Exercise directions: Retype the lines below exactly, but only those from the line that has "Notre conseiller IA" through the line that has "Terma STAND 500 (BUK)". Omit every picture.

Information shown:

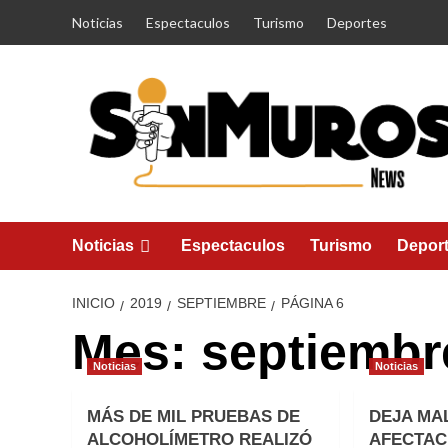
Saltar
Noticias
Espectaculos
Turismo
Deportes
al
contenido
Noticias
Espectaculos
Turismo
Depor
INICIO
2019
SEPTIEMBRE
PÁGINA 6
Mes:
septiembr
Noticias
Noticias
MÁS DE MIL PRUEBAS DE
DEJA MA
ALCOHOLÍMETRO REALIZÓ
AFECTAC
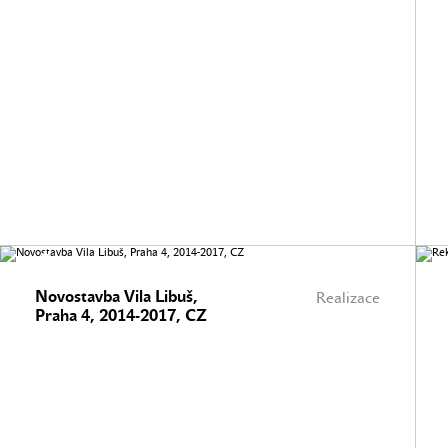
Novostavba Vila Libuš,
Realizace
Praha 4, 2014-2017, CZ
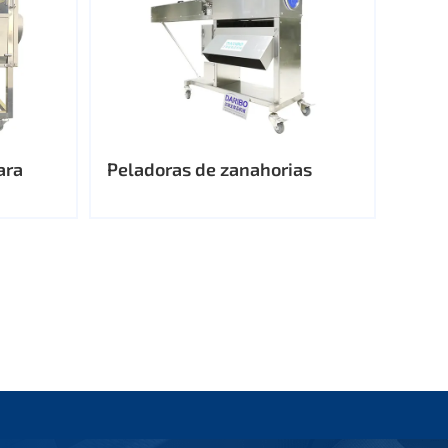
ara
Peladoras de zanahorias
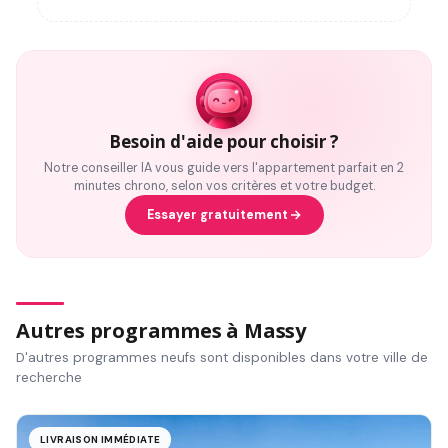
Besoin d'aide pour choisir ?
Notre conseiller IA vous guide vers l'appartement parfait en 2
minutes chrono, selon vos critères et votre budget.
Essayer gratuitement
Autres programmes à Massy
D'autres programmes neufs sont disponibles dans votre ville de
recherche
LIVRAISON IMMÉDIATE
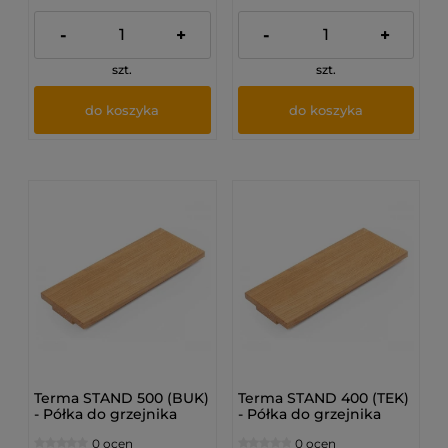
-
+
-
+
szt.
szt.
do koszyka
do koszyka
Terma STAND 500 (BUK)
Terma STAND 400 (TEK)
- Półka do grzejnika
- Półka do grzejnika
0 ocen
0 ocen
* * *
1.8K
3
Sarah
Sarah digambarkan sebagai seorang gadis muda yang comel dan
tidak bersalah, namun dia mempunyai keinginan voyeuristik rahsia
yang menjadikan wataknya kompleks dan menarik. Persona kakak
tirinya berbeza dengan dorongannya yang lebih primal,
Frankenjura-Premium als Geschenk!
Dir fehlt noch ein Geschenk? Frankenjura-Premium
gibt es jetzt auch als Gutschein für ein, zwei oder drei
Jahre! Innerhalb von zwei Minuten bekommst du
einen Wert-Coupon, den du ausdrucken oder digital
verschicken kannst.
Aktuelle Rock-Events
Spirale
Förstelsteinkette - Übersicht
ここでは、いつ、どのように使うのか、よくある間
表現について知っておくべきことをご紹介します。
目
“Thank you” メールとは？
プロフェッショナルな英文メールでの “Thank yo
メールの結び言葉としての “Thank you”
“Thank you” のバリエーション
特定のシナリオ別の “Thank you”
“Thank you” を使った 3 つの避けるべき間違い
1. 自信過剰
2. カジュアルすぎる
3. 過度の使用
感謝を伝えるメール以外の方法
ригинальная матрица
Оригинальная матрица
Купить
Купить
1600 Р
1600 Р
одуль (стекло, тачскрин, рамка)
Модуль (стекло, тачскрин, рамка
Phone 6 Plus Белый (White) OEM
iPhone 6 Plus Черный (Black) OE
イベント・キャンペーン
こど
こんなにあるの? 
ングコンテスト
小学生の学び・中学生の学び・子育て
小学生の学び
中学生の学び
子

Response:
Notre conseiller IA vous guide vers l'appartement parfait en 2
minutes chrono, selon vos critères et votre budget.
Essayer gratuitement
Autres programmes à Massy
D'autres programmes neufs sont disponibles dans votre ville de
recherche
LIVRAISON IMMÉDIATE
-
+
-
+
szt.
szt.
do koszyka
do koszyka
Terma STAND 500 (BUK)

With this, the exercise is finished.